For the most part, the picture Republicans painted of Sotomayor -- as a gender- and race-driven liberal activist, coming to take your guns and force your daughters to have abortions -- didn't seem likely to resonate with a public polls show support her confirmation. Sessions steered away, slightly, from the overheated "she's a racist!" rhetoric that greeted Sotomayor's nomination in May. But the GOP's attempt at demonstrating to Latino voters -- the largest, and fastest-growing, minority bloc in the nation -- that their opposition to her nomination had nothing to do with race was often a little clumsy. "I would hope that every American is proud that a Hispanic woman has been nominated to sit on the Supreme Court," said Jon Kyl, of Arizona, the third-ranking Republican in the Senate. "In fulfilling our advise and consent role, of course, we must evaluate Judge Sotomayor's fitness to serve on the merits, not on the basis of her ethnicity." Several GOP senators brought up conservative Miguel Estrada, a Honduran immigrant whose nomination to a federal appeals court by then-President George W. Bush was blocked six years ago. The point was to say Republicans would vote for Latino judges, but the effect was a little condescending at times.

Not that Democrats avoided rhetorical excess themselves.

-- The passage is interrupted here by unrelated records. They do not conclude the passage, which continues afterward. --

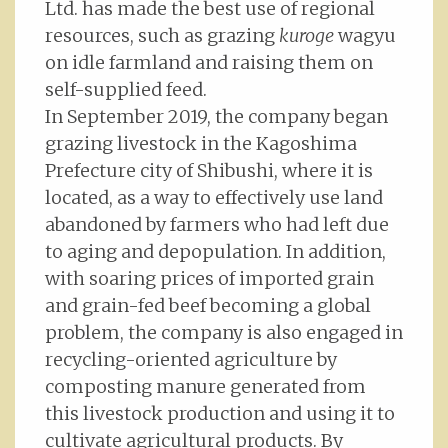
Ltd. has made the best use of regional
resources, such as grazing
kuroge
wagyu
on idle farmland and raising them on
self-supplied feed.
In September 2019, the company began
grazing livestock in the Kagoshima
Prefecture city of Shibushi, where it is
located, as a way to effectively use land
abandoned by farmers who had left due
to aging and depopulation. In addition,
with soaring prices of imported grain
and grain-fed beef becoming a global
problem, the company is also engaged in
recycling-oriented agriculture by
composting manure generated from
this livestock production and using it to
cultivate agricultural products. By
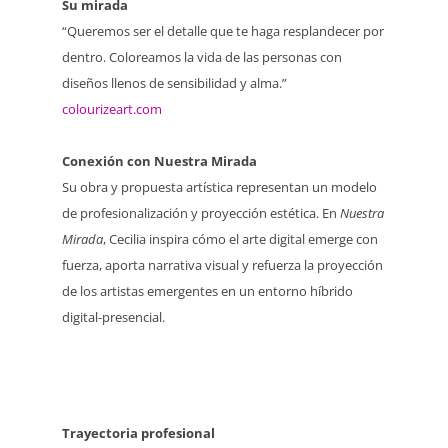
Su mirada
“Queremos ser el detalle que te haga resplandecer por
dentro. Coloreamos la vida de las personas con
diseños llenos de sensibilidad y alma.”
colourizeart.com
Conexión con Nuestra Mirada
Su obra y propuesta artística representan un modelo
de profesionalización y proyección estética. En
Nuestra
Mirada
, Cecilia inspira cómo el arte digital emerge con
fuerza, aporta narrativa visual y refuerza la proyección
de los artistas emergentes en un entorno híbrido
digital-presencial.
Trayectoria profesional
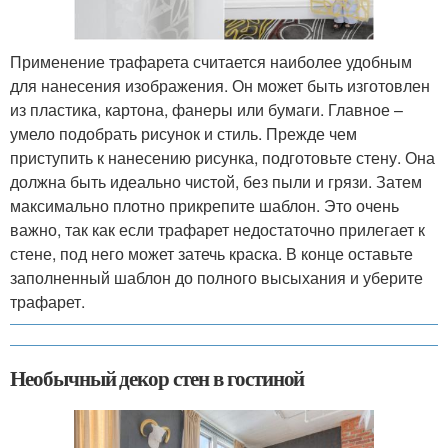
Применение трафарета считается наиболее удобным
для нанесения изображения. Он может быть изготовлен
из пластика, картона, фанеры или бумаги. Главное –
умело подобрать рисунок и стиль. Прежде чем
приступить к нанесению рисунка, подготовьте стену. Она
должна быть идеально чистой, без пыли и грязи. Затем
максимально плотно прикрепите шаблон. Это очень
важно, так как если трафарет недостаточно прилегает к
стене, под него может затечь краска. В конце оставьте
заполненный шаблон до полного высыхания и уберите
трафарет.
Необычный декор стен в гостиной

Chairman Patrick Leahy, of Vermont, kicked the hearing off by running through other "first" nominations to the high court -- and noting some of the objections at the time, as if the people who oppose Sotomayor now were the same people who Leahy noted were wondering, when Louis Brandeis was nominated to become the first Jewish justice, "about the Jewish mind and how its operations are complicated by altruism." Dianne Feinstein of California was the first of the speakers to recite Sotomayor's career accomplishments back at her, which she did, weirdly, in second person. That may have been what finally prompted the antiabortion protesters to start yelling in nonsensical Spanglish about their cause ("Abortion es asesinada!"). But other Democrats did push back against the notion that Sotomayor somehow represents a radical branch of judicial activism. "It seems that their definition of an activist judge is one who votes differently than they would like," said the newest member of the committee, Sen. Al Franken of Minnesota, though he spoiled an otherwise impressive debut by spending the first half of his speech talking about, well, Sen. Al Franken of Minnesota, instead of Sotomayor.

That may have just shown Franken to be a quick study, though; his colleagues had already made it clear that Monday was all about them. The proceedings should get a little livelier on Tuesday, when Sotomayor will have to begin answering questions from supporters and opponents alike. Later in the week, a parade of witnesses will tell the committee all about why what they heard from Sotomayor should persuade them how to vote. And finally, sometime later this summer, everyone will vote either for or against her, most likely doing exactly what anyone who watched a few minutes of Monday's session could have predicted they would do. It's a tough job, advising and consenting. But somebody's got to do it.